Restate word for word the lines of the data below, from the first through the one that has "STOLZ ÜBERNOMMENE".

*** Opening Information given ***

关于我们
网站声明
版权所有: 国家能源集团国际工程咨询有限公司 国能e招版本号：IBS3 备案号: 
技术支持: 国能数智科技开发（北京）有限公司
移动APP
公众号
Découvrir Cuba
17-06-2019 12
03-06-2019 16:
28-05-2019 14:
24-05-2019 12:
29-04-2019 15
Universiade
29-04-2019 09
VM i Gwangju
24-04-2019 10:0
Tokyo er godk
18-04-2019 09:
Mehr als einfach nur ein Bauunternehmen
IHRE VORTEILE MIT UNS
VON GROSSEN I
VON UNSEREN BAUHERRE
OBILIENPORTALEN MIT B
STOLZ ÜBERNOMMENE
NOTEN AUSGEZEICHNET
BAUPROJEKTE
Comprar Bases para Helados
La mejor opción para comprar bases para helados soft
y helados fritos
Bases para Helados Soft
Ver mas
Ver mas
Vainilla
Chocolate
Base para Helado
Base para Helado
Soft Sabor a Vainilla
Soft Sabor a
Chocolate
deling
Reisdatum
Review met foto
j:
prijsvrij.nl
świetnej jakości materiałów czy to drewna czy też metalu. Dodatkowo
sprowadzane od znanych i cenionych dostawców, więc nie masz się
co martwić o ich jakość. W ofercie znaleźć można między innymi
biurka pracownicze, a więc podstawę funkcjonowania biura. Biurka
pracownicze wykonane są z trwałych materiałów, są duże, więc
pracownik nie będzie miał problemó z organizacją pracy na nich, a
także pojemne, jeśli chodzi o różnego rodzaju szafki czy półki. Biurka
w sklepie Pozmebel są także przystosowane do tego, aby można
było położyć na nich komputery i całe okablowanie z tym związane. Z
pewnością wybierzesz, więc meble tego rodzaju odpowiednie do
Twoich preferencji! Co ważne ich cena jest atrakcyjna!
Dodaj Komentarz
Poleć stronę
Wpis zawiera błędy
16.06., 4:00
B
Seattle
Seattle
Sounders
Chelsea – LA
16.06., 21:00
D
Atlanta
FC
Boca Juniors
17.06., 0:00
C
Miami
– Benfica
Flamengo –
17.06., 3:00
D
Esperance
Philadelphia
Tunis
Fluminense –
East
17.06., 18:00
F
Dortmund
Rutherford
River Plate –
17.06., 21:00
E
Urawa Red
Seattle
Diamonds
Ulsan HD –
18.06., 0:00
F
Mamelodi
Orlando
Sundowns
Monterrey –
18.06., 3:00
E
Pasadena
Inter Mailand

*** Closing Information given ***

• [Answer section]
关于我们
网站声明
版权所有: 国家能源集团国际工程咨询有限公司 国能e招版本号：IBS3 备案号: 
技术支持: 国能数智科技开发（北京）有限公司
移动APP
公众号
Découvrir Cuba
17-06-2019 12
03-06-2019 16:
28-05-2019 14:
24-05-2019 12:
29-04-2019 15
Universiade
29-04-2019 09
VM i Gwangju
24-04-2019 10:0
Tokyo er godk
18-04-2019 09:
Mehr als einfach nur ein Bauunternehmen
IHRE VORTEILE MIT UNS
VON GROSSEN I
VON UNSEREN BAUHERRE
OBILIENPORTALEN MIT B
STOLZ ÜBERNOMMENE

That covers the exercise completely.